The Patterson Law Group team is proud to announce that Addison Stone, a sophomore at Texas Woman’s University, is the winner of our biennial # TextFreeForTita Fighting Distracted Driving Scholarship. She stood out from the crowd with a powerful essay and earned the $ 1,000 in financial support for her education.
Addison holds a degree in arts education from Texas Woman’s University and is a member of the TWU Honors Scholars program. She currently has a GPA of 3.91 despite having held various student positions and creating art as a commissioned artist for a wide range of buyers. Her high school work as a Kindness Ambassador for the Lewisville Independent School District was a taste of the impact she will and is already making in her community, including her advocacy for distraction-free driving.
Though they didn’t know each other, Addison directly links that endorsement to the tragic incident that led to the death of Tita Lourdes Shaffer, who inspired the scholarship. Addison got student permission three months after the accident and was made aware of it through friends visiting the Liberty Christian School District. This created significant driving intimidation for Addison, but over time that intimidation has turned into an advocacy for safer driving in Texas.
Distracted driving continues to be a significant and deadly problem in Texas. According to the Texas Department of Transportation, more than 97,000 car accidents were caused by distracted drivers in 2019, resulting in nearly 400 deaths and more than 2,500 serious injuries.
In her essay titled “Everything is Bigger in Texas,” Addison adds an important variable to this already serious problem. As she points out from her own experience,
As an article on the Houston Chronicle pointed out last year, speed-related accidents actually increased despite overall traffic on the roads of Texas declining after the pandemic broke out. In the eight-county Houston area, fatal accidents decreased 19 percent between March 12 and May 31, 2020. However, speed-related fatal accidents actually increased by 13 percent compared to the same period in 2019.

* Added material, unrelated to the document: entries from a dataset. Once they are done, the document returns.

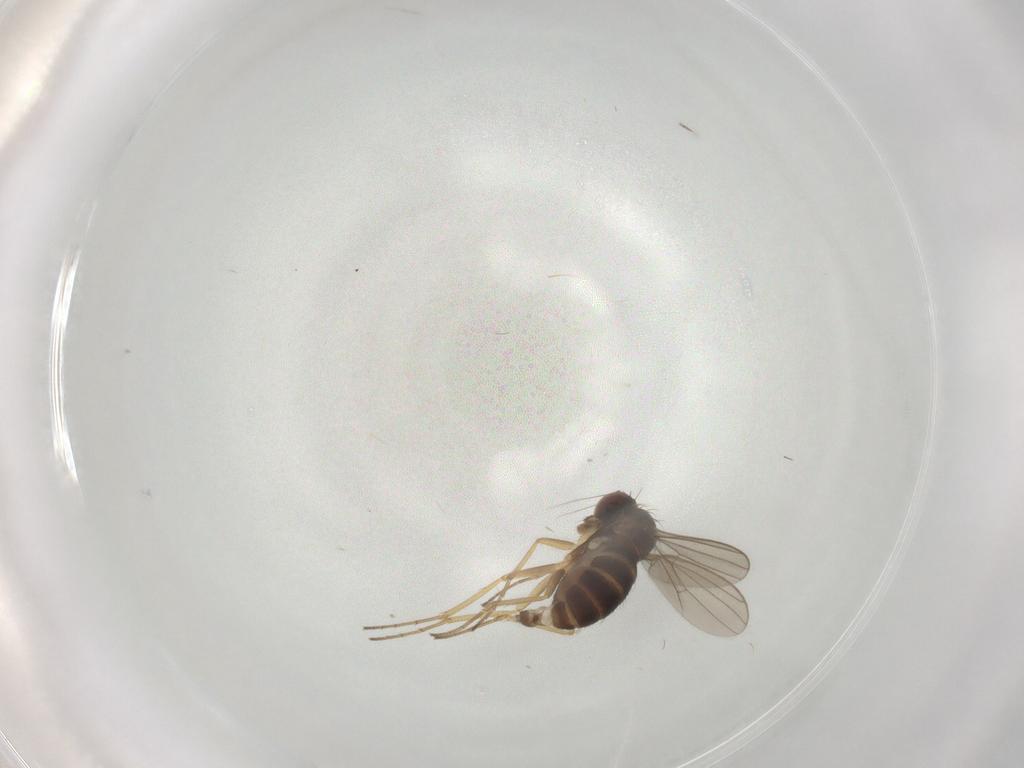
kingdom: Animalia
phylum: Arthropoda
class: Insecta
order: Diptera
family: Dolichopodidae
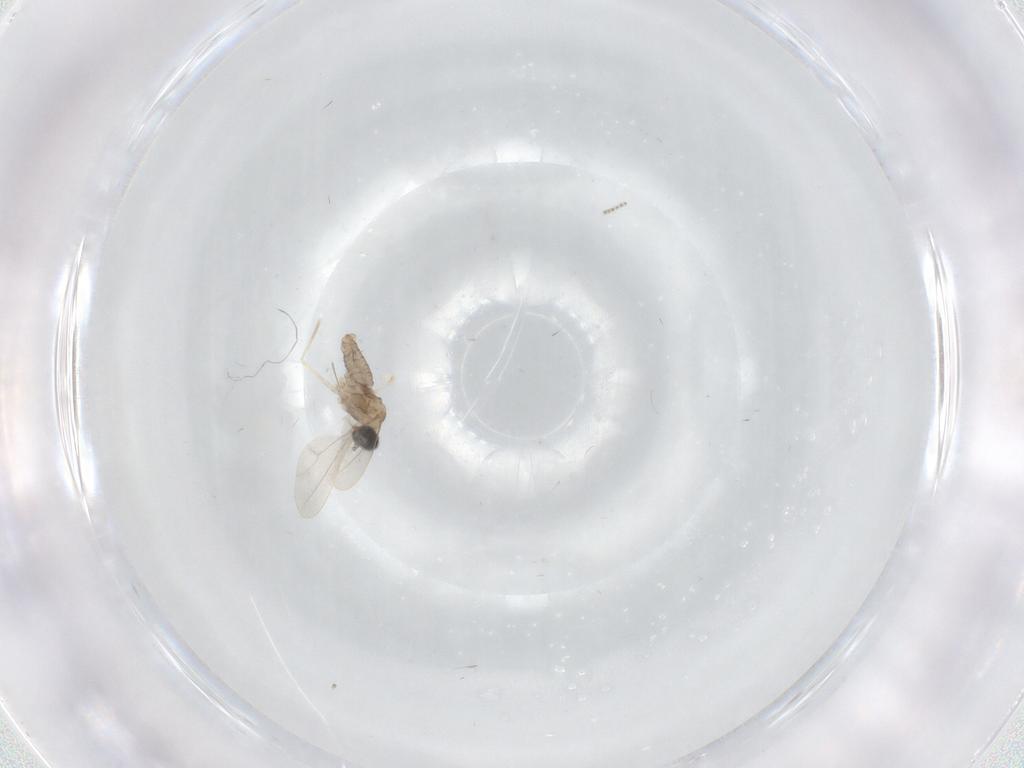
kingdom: Animalia
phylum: Arthropoda
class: Insecta
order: Diptera
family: Cecidomyiidae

The Texas Department of Transportation has established specific procedures for determining safe speed limits based on road layouts and conditions. However, these regulations can still create dangerous conditions for teenage drivers like Addison who are just getting used to the conditions on the road. Distracted driving only multiplies the hazards associated with these situations and causes potentially serious harm and even death to drivers who obey all the rules.

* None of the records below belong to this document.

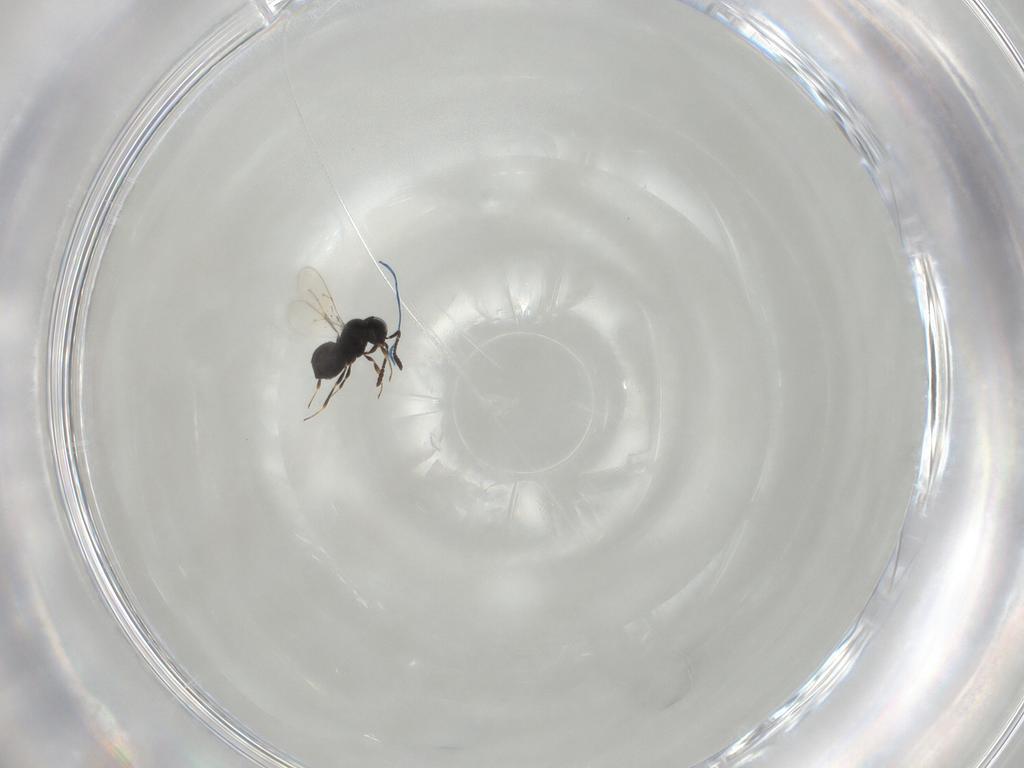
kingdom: Animalia
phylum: Arthropoda
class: Insecta
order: Hymenoptera
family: Scelionidae
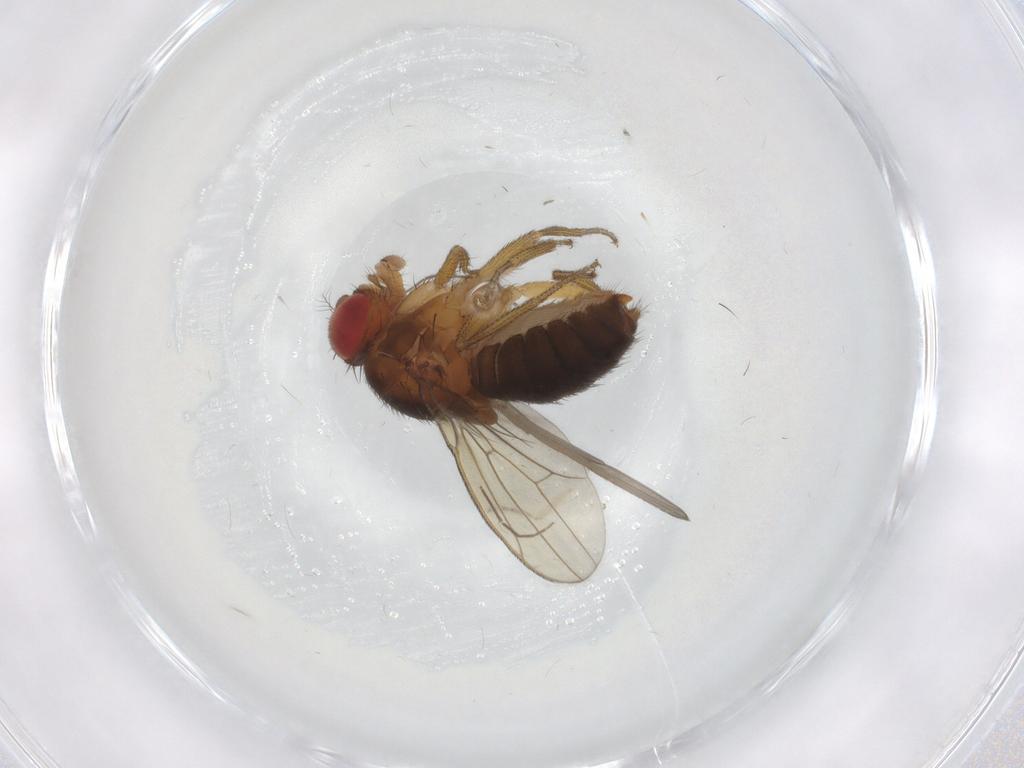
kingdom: Animalia
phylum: Arthropoda
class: Insecta
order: Diptera
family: Drosophilidae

One number that caught Addison was the fact that in 2016, the year of Tita’s death and her learner’s permission, the National Highway Traffic Safety Association released a report that found 1,100 people in Texas alone were due Speeding accidents were highest number in the nation. That number could cause a lot of new drivers to freeze. For the newest fellow, this resulted in actions:
As a result, she advocates a “golden rule” driving mentality: she treats others on the road as you would like to be treated. She now goes through a regular checklist before getting in the car that includes an early arrival plan, inputs the destination into her GPS before departure, and selects her preferred playlist before leaving her parking lot to avoid unnecessary distractions. These simple steps can make a world of difference.
Addison also advocates implementing a road safety initiative that emphasizes the same principles of the Golden Rule. Your goal is ambitious: to help Texas achieve the highest safety rating among young drivers.

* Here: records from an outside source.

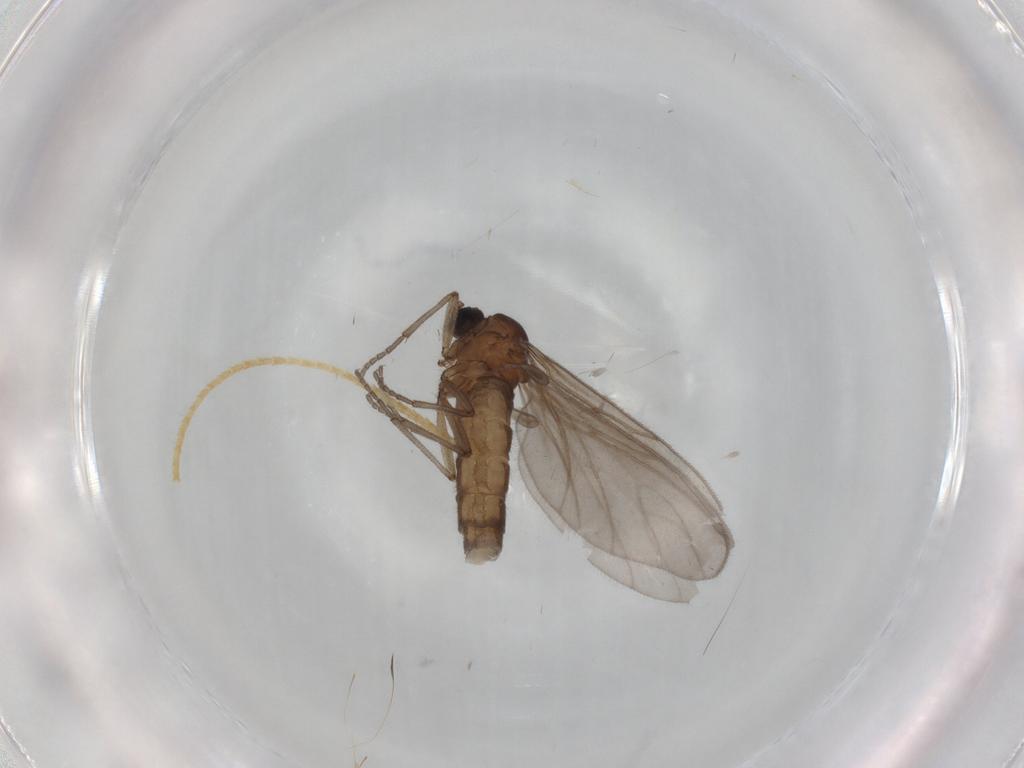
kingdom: Animalia
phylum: Arthropoda
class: Insecta
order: Diptera
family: Sciaridae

Like Addison, the Patterson Law Group aims to promote responsible driving habits for citizens of all ages. We are pleased to offer this award as another means of publicizing the dangers of text messaging or other actions while driving, while also providing an opportunity for an outstanding student to receive support for the cost of higher education.
The # TextFreeForTita scholarship is intended to raise public awareness of the increasing risk of distracted driving. One in five road deaths in Texas is caused by a distracted driver, despite government regulations. It was created in honor of Emma “Tita” Lourdes Shaffer, who lost her life in a car accident caused by a distracted driver. On April 6, 2016, her mother was driving her home from dinner when her car was hit head-on by another driver who was distracted by writing non-urgent text messages. Tita was 12 at the time of her death, a thoughtful 6th grade with a bright future ahead of her.
The biannual competition offers a full-time student attending or attending an accredited university or law school in the United States the opportunity to receive US $ 1,000 grants towards college or law school tuition and related education costs. Eligible students can enter the competition until May 31 for the Spring Competition or by December 31 for the Fall Competition by completing their application and showing their creativity to reduce the number of distracted road deaths.
Fortunately, deaths from distracted driving are preventable. Creative ways to educate everyone about the danger, including small prompts like those outlined by Allison, can go a long way in reducing the danger and creating safer roads for all.
Congratulations, Addison. We value everything you do to keep yourself and others safe on the road and turn your concerns about safe driving into positive advocacy and a drive for change.